The tHI-induced stroke model can be used to optimize the tPA thrombolytic therapy. We tested this application by comparing the effects of tPA thrombolytic treatment with and without Edaravone (Sun et al., 2014). Edaravone is a free radical scavenger that has high permeability across the blood-brain-barrier (Lapchak, 2010). A multitude of animals tudies have shown that Edaravone has a strong ability to mitigate oxidative stress in various cells of the neurovascular unit, including neurons, platelets, the endothelium, and pericytes, to prevent thrombus formation. Clinically, Edaravone is approved for treating ischemic stroke within 24 hours of onset in Japan and has passed a Phase 1 trial in Europe as a safe stand-alone therapy of ischemic stroke (Kaste et al., 2013). Further, a recent open-label study showed that administration of Edaravone during tPA infusion enhances the early recanalization rate in stroke patients (Kimura et al., 2012). These findings suggest that Edaravone may be a potent adjuvant to improve tPA thrombolysis therapy.

Consistent with this possibility, we showed that post-tHI administration of Edaravone by itself reduces mortality rate and infarct size in the new thrombotic stroke model. Moreover, when Edaravone is combined with acute tPA-treatment, the infarct size is smaller than those in animals receiving tPA or Edaraovne alone (P < 0.05) (Sun et al., 2014). These results implicate synergistic benefits of the combined tPA-Edaravone therapy in acute ischemic stroke, as well as, the utility of the tHI-induced thrombotic stroke model in preclinical stroke research.
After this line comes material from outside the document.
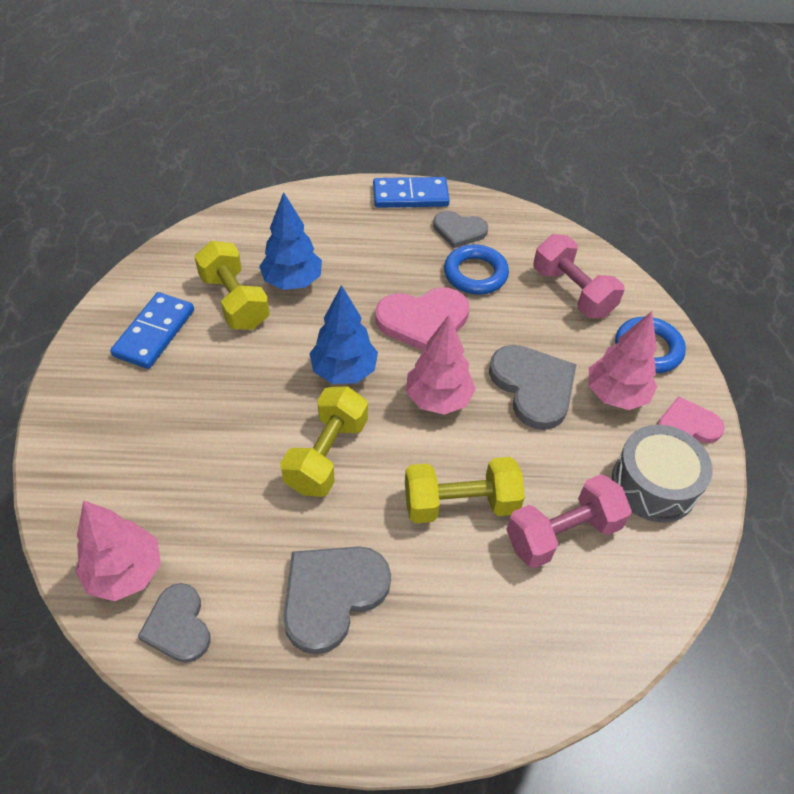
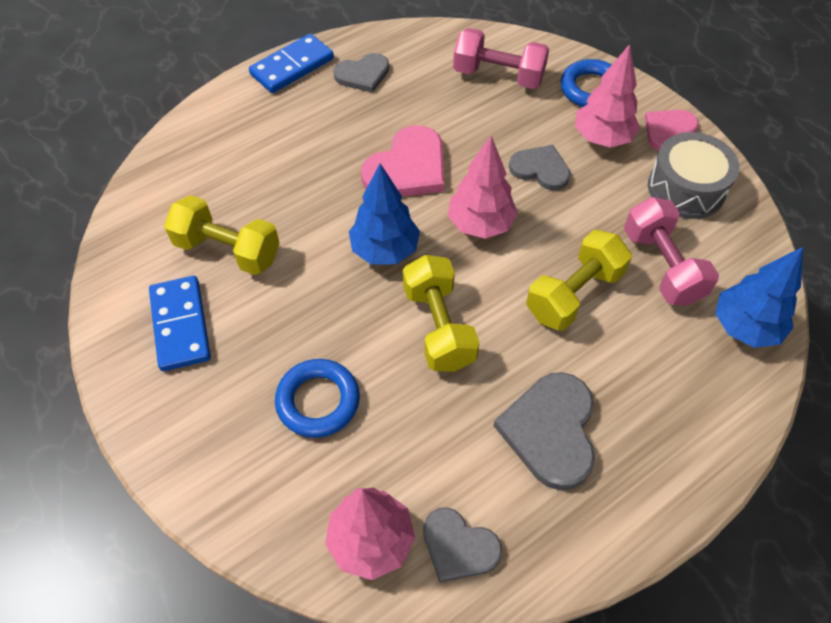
camera: 35 degrees left, 5 degrees up
blue tree [259,192,322,290] -> blue tree moved to [715,247,803,348]
blue ring [444,244,509,295] -> blue ring moved to [275,359,360,438]
grey heart [489,345,577,430] -> grey heart [509,145,571,190], size x0.64
pink dumbbell [506,474,632,568] -> pink dumbbell turned 45 degrees counterclockwise [624,197,719,306]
In conclusion, we suggest that reperfusion-centric preclinical research is a new direction to bridge the bench and the bedside in acute stroke therapy. The newly introduced tHI thrombotic model can facilitate to this important task in stroke research.

This study was supported by the NIH grant NS084744 to YK. We thank all collaborators who contributed to our research papers upon which the present commentary is based.[12]